In September 2013, customers of Chobani brand Greek yogurt complained of gastrointestinal (GI) problems after consuming products manufactured in the company's Idaho plant. The company issued a recall, and it was believed at the time that the fungal contaminant Murcor circinelloides
was only a potential danger to immunocompromised individuals. However, as complaints of severe GI discomfort continued from otherwise healthy customers, researchers began to question the fungus and its ability to cause harm in healthy humans.
"When he heard about the Chobani recall after reports of people becoming sick from yogurt contaminated with Mucor circinelloides
, we thought the M. circinelloides
strain could cause more serious problems than one might think." says Soo Chan Lee of Duke University, an author on the study.
Whole-genome sequence analysis of the yogurt isolate confirmed it as being closely related to Mcc and also revealed the possibility that this fungus could produce harmful metabolites that were previously unknown in this species.
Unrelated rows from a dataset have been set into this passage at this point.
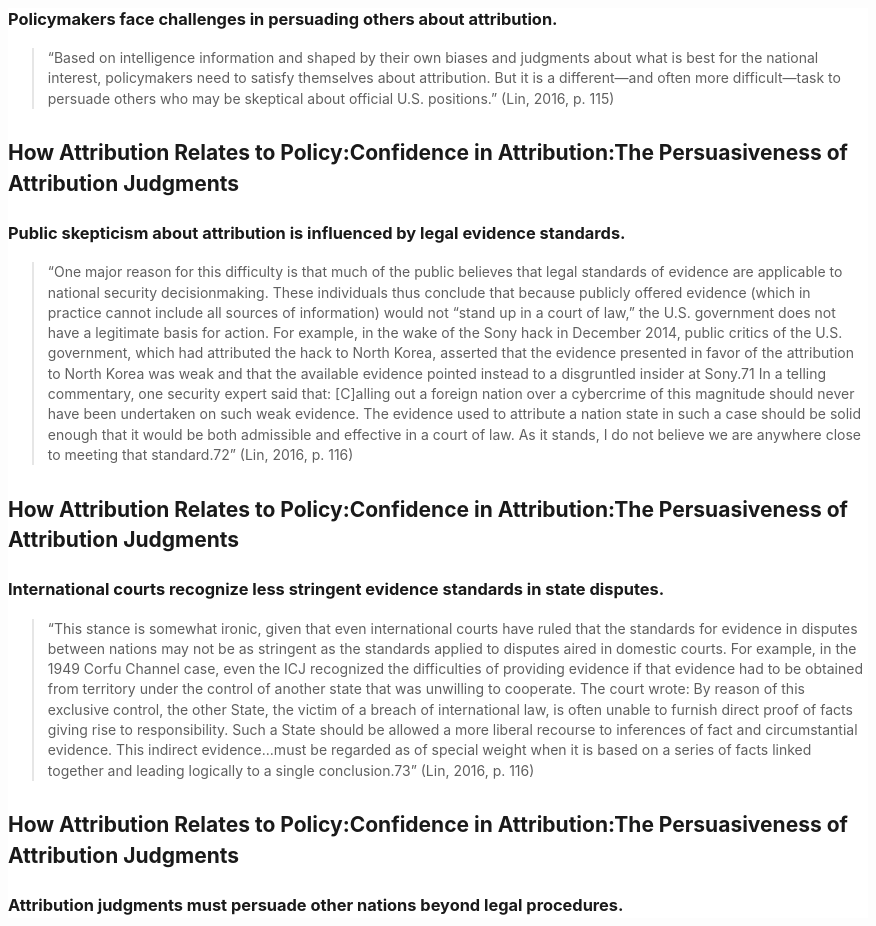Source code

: ### Policymakers face challenges in persuading others about attribution.

> “Based on intelligence information and shaped by their own biases and judgments about what is best for the national interest, policymakers need to satisfy themselves about attribution. But it is a different—and often more difficult—task to persuade others who may be skeptical about official U.S. positions.” (Lin, 2016, p. 115)

## How Attribution Relates to Policy:Confidence in Attribution:The Persuasiveness of Attribution Judgments

### Public skepticism about attribution is influenced by legal evidence standards.

> “One major reason for this difficulty is that much of the public believes that legal standards of evidence are applicable to national security decisionmaking. These individuals thus conclude that because publicly offered evidence (which in practice cannot include all sources of information) would not “stand up in a court of law,” the U.S. government does not have a legitimate basis for action. For example, in the wake of the Sony hack in December 2014, public critics of the U.S. government, which had attributed the hack to North Korea, asserted that the evidence presented in favor of the attribution to North Korea was weak and that the available evidence pointed instead to a disgruntled insider at Sony.71 In a telling commentary, one security expert said that: [C]alling out a foreign nation over a cybercrime of this magnitude should never have been undertaken on such weak evidence. The evidence used to attribute a nation state in such a case should be solid enough that it would be both admissible and effective in a court of law. As it stands, I do not believe we are anywhere close to meeting that standard.72” (Lin, 2016, p. 116)

## How Attribution Relates to Policy:Confidence in Attribution:The Persuasiveness of Attribution Judgments

### International courts recognize less stringent evidence standards in state disputes.

> “This stance is somewhat ironic, given that even international courts have ruled that the standards for evidence in disputes between nations may not be as stringent as the standards applied to disputes aired in domestic courts. For example, in the 1949 Corfu Channel case, even the ICJ recognized the difficulties of providing evidence if that evidence had to be obtained from territory under the control of another state that was unwilling to cooperate. The court wrote: By reason of this exclusive control, the other State, the victim of a breach of international law, is often unable to furnish direct proof of facts giving rise to responsibility. Such a State should be allowed a more liberal recourse to inferences of fact and circumstantial evidence. This indirect evidence...must be regarded as of special weight when it is based on a series of facts linked together and leading logically to a single conclusion.73” (Lin, 2016, p. 116)

## How Attribution Relates to Policy:Confidence in Attribution:The Persuasiveness of Attribution Judgments

### Attribution judgments must persuade other nations beyond legal procedures.
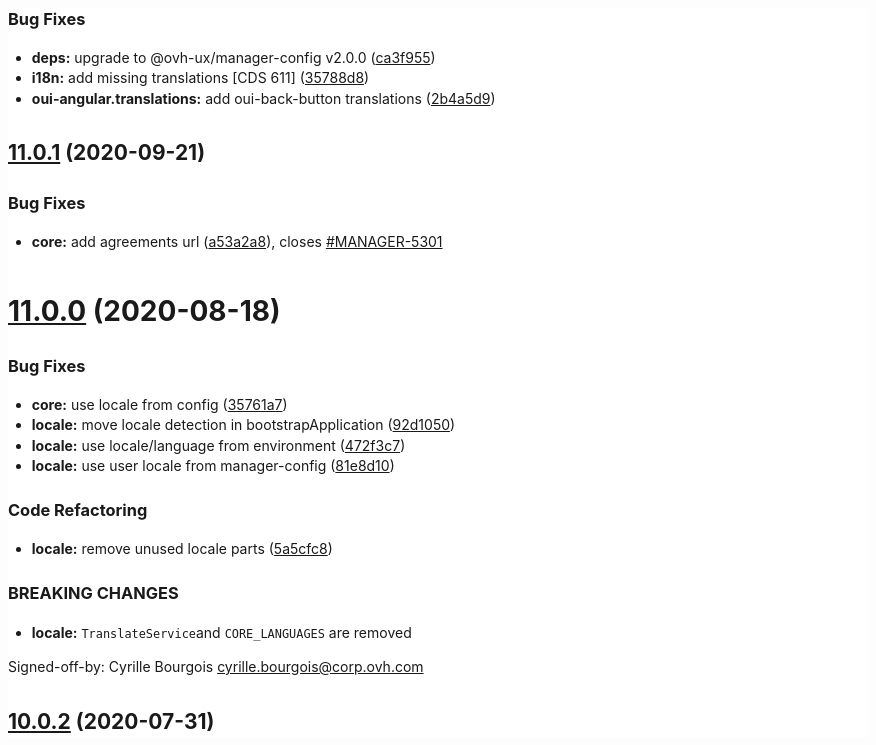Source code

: 
### Bug Fixes

* **deps:** upgrade to @ovh-ux/manager-config v2.0.0 ([ca3f955](https://github.com/ovh/manager/commit/ca3f9554c13b1436cbdeed3de8ac69e399d5dd93))
* **i18n:** add missing translations [CDS 611] ([35788d8](https://github.com/ovh/manager/commit/35788d843f5dfa6b5ae05f46663b027d56089c9c))
* **oui-angular.translations:** add oui-back-button translations ([2b4a5d9](https://github.com/ovh/manager/commit/2b4a5d9b6055825a7e3a9527c1a04592c5644a79))



## [11.0.1](https://github.com/ovh/manager/compare/@ovh-ux/manager-core@11.0.0...@ovh-ux/manager-core@11.0.1) (2020-09-21)


### Bug Fixes

* **core:** add agreements url ([a53a2a8](https://github.com/ovh/manager/commit/a53a2a804e6d47d5445676c097fdc017e0b18a57)), closes [#MANAGER-5301](https://github.com/ovh/manager/issues/MANAGER-5301)



# [11.0.0](https://github.com/ovh/manager/compare/@ovh-ux/manager-core@10.0.2...@ovh-ux/manager-core@11.0.0) (2020-08-18)


### Bug Fixes

* **core:** use locale from config ([35761a7](https://github.com/ovh/manager/commit/35761a74fe4b1c38a91257005ddedf76702291b9))
* **locale:** move locale detection in bootstrapApplication ([92d1050](https://github.com/ovh/manager/commit/92d1050613a2466ce2447e2c3d322ae81165530a))
* **locale:** use locale/language from environment ([472f3c7](https://github.com/ovh/manager/commit/472f3c728a02d34dd4d956af6562bfc3f0b42d70))
* **locale:** use user locale from manager-config ([81e8d10](https://github.com/ovh/manager/commit/81e8d1009455d7524ee86a5183a8db517640ef41))


### Code Refactoring

* **locale:** remove unused locale parts ([5a5cfc8](https://github.com/ovh/manager/commit/5a5cfc88e6c05ec75b23d953541c3fc00b841ca7))


### BREAKING CHANGES

* **locale:** `TranslateService`and `CORE_LANGUAGES` are removed

Signed-off-by: Cyrille Bourgois <cyrille.bourgois@corp.ovh.com>



## [10.0.2](https://github.com/ovh/manager/compare/@ovh-ux/manager-core@10.0.1...@ovh-ux/manager-core@10.0.2) (2020-07-31)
The researchers then tested the strain on mice, where the fungus showed an ability to cause lethal infections when the fungal spores were injected into the bloodstream as well as to survive passage through the GI tract when the spores were ingested orally.
"When people think about food-borne pathogens, normally they list bacteria, viruses, and maybe parasites. Fungal pathogens are not considered as food-borne pathogens. However, this incidence indicates that we need to pay more attention to fungi. Fungal pathogens can threaten our health systems as food-borne pathogens" says Lee.